[Python-Dev] unicode inconsistency?

Tim Peters tim.peters at gmail.com
Thu Sep 9 20:44:56 CEST 2004


[Neil Schemenauer]
> Perhaps this is more approprate for python-list but I looks like a
> bug to me.  Example code:
>
>    class A:
>        def __str__(self):
>            return u'\u1234'
> 
>    '%s' % u'\u1234' # this works
>    '%s' % A() # this doesn't work
> 
> It will work if 'A' subclasses from 'unicode' but should not be
> necessary, IMHO.

You know better than to say "doesn't work".  I assume you mean the
latter raises UnicodeEncodeError.

> Any reason why this shouldn't be fixed?

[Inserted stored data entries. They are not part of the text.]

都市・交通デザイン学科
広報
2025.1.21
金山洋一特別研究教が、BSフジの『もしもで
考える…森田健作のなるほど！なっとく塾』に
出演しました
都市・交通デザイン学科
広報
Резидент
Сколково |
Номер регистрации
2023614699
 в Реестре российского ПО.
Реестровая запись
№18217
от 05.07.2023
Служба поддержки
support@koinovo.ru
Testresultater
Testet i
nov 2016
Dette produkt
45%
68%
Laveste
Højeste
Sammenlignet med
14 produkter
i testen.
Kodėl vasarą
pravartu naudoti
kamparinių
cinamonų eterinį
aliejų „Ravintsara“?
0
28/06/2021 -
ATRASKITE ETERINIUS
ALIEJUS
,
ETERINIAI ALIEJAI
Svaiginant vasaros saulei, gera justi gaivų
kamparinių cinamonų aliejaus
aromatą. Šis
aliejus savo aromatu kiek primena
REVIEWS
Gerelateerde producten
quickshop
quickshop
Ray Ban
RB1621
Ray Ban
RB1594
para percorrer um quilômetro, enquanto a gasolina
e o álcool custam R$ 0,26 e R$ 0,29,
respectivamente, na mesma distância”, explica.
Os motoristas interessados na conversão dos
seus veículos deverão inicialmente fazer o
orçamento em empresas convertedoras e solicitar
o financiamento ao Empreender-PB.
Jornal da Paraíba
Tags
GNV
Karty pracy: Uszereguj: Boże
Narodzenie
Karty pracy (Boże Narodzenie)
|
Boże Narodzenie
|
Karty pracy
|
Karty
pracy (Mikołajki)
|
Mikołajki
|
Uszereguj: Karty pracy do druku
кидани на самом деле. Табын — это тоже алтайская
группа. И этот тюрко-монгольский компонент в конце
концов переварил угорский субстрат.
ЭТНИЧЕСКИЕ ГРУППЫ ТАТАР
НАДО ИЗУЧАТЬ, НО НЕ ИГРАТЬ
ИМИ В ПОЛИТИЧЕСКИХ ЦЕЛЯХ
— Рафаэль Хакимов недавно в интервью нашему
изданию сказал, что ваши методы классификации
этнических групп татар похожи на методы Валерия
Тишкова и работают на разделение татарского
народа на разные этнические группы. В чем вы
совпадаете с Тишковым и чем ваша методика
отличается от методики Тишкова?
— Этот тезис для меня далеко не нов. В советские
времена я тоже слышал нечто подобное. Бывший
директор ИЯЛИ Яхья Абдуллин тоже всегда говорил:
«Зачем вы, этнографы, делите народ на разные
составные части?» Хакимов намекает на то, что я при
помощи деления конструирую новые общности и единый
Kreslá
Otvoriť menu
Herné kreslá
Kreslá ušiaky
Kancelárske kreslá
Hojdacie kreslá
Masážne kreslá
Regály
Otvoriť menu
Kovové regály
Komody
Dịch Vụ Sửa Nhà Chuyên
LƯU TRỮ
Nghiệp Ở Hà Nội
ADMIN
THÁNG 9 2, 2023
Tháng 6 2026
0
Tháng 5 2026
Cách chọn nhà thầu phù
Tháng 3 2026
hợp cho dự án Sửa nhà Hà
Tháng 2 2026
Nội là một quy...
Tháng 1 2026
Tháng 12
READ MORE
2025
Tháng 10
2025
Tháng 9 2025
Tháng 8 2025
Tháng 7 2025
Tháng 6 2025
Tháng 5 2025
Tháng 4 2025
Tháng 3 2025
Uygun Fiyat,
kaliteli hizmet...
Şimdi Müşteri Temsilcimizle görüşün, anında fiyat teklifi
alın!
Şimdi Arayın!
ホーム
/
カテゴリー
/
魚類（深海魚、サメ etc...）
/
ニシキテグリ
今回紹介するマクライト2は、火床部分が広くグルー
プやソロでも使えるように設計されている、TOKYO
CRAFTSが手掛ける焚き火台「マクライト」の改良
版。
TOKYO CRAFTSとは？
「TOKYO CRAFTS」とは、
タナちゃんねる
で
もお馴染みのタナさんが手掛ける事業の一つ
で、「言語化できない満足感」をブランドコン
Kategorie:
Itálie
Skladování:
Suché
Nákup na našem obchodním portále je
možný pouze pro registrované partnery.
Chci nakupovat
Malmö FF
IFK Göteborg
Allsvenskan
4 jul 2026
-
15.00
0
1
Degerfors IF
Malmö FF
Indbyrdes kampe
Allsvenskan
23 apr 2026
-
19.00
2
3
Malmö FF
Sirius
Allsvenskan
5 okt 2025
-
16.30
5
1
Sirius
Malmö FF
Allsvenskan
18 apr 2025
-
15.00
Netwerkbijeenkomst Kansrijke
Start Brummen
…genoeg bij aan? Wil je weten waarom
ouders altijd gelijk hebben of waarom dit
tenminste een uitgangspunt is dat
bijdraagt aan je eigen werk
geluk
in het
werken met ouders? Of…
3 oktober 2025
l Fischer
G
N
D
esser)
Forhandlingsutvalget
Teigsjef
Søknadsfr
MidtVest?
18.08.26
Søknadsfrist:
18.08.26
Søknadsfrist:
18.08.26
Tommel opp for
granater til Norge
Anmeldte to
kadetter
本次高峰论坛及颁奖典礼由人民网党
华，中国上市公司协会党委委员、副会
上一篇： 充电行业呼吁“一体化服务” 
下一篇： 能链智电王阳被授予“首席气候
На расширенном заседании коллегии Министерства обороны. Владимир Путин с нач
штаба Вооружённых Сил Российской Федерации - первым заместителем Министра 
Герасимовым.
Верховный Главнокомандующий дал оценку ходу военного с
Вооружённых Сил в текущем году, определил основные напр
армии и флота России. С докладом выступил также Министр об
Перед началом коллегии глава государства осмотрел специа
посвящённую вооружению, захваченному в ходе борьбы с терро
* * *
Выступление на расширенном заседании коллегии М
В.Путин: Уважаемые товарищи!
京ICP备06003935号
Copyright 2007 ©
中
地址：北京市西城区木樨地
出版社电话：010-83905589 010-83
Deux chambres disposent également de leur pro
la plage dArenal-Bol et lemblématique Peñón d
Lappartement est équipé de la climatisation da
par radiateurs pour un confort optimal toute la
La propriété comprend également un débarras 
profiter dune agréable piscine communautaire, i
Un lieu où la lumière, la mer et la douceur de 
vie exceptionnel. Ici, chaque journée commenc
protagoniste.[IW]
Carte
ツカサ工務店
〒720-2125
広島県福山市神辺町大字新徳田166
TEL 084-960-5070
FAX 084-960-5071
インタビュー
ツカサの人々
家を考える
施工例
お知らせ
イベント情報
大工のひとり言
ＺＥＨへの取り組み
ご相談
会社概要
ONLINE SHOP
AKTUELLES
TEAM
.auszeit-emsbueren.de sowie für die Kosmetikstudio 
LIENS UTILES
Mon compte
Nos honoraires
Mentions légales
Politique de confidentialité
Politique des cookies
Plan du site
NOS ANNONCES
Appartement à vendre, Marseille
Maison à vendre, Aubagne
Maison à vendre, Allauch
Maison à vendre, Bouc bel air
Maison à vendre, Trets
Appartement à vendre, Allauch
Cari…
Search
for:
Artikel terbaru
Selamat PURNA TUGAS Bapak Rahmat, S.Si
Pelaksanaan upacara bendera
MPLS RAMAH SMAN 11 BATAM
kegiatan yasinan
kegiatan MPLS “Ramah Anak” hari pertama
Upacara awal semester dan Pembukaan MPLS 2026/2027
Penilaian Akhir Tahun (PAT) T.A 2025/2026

Didn't we just go thru this, last week or so?  PyObject_Str() never
returns a unicode (it returns a str).  That is, str(A()) raises
UnicodeEncodeError, and that's out of interpolation's hands.  As
Martin said last time, a __str__ method that returns a unicode doesn't
make much sense.

I'm not sure you really mean "it will work if 'A' subclasses from
'unicode'" either:

>>> class A(unicode):
...   def __str__(self):
...     return u'\u1234'
...
>>> '%s' % A()
u''
>>> len(_)
0
>>>

That is, A.__str__ is ignored if A subclasses from Unicode.  So
"doesn't blow up" seems more on-target than "works" -- I don't think
you expected an empty Unicode string here.